Requirement: Please reproduce the entries below exactly as they stand, but leave the pictures out.

"""

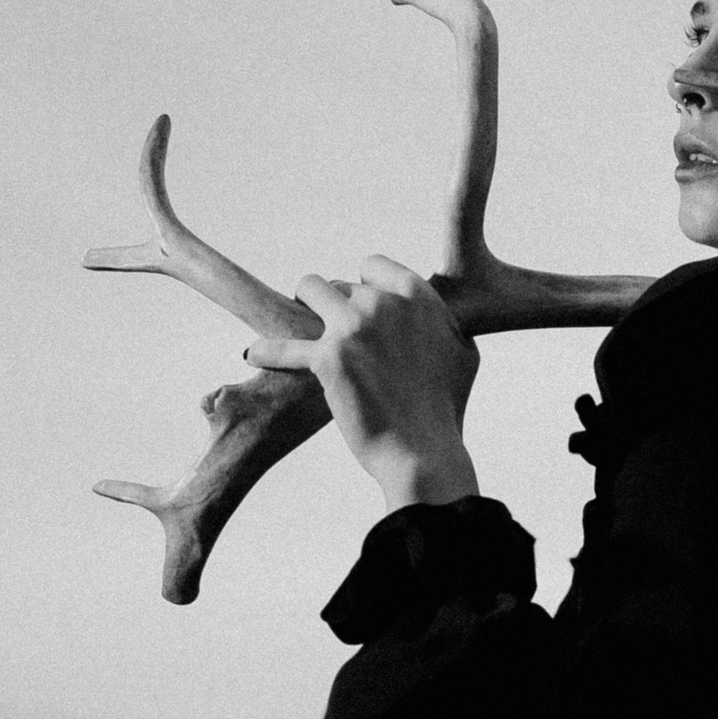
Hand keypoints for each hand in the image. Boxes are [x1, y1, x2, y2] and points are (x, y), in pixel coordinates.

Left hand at [247, 255, 480, 511]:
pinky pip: (284, 346)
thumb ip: (443, 322)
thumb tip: (433, 313)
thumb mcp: (463, 354)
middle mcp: (384, 302)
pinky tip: (253, 355)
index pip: (374, 266)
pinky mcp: (327, 358)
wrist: (424, 452)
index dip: (365, 285)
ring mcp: (354, 327)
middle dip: (335, 306)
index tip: (361, 307)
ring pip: (310, 288)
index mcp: (419, 296)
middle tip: (331, 331)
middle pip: (342, 285)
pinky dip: (268, 351)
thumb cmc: (446, 410)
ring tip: (294, 321)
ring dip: (301, 302)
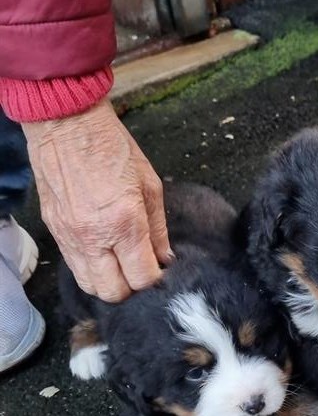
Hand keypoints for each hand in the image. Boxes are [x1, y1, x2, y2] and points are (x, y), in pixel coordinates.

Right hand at [22, 99, 170, 302]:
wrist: (66, 123)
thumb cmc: (113, 147)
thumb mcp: (150, 185)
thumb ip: (159, 229)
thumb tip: (164, 259)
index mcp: (124, 223)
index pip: (141, 278)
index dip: (154, 279)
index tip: (160, 270)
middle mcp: (93, 237)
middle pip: (113, 292)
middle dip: (131, 288)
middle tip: (140, 270)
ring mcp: (70, 236)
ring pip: (89, 286)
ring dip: (108, 282)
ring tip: (120, 265)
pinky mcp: (54, 231)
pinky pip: (73, 266)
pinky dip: (90, 268)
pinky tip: (102, 253)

"""

Solved problem:
Hand keypoints for each hand in the image. Boxes are [x1, y1, x2, y2] and points are (x, y), in pixel coordinates.

Left hand at [247, 255, 480, 511]:
pinky pip: (284, 346)
thumb ip: (443, 322)
thumb tip: (433, 313)
thumb mcp: (463, 354)
middle mcp: (384, 302)
pinky tip: (253, 355)
index pip: (374, 266)
pinky mcp: (327, 358)
wrist: (424, 452)
index dip: (365, 285)
ring mcp: (354, 327)
middle dip: (335, 306)
index tip: (361, 307)
ring pip: (310, 288)
index mcp: (419, 296)
middle tip: (331, 331)
middle pip: (342, 285)
pinky dip: (268, 351)
thumb cmc: (446, 410)
ring tip: (294, 321)
ring dip: (301, 302)
Hand keypoints for each hand in the image. Boxes are [x1, y1, x2, y2] and points are (x, y), in pixel coordinates.

Right hand at [22, 99, 170, 302]:
wrist: (66, 123)
thumb cmc: (113, 147)
thumb mcp: (150, 185)
thumb ip: (159, 229)
thumb tip: (164, 259)
index mcp: (124, 223)
index pip: (141, 278)
index dip: (154, 279)
index tip: (160, 270)
middle mcp: (93, 237)
middle pip: (113, 292)
middle dip: (131, 288)
middle tip: (140, 270)
ring mcp: (70, 236)
ring pip: (89, 286)
ring dip: (108, 282)
ring tip: (120, 265)
pinky mcp: (54, 231)
pinky pip: (73, 266)
pinky dip: (90, 268)
pinky tip: (102, 253)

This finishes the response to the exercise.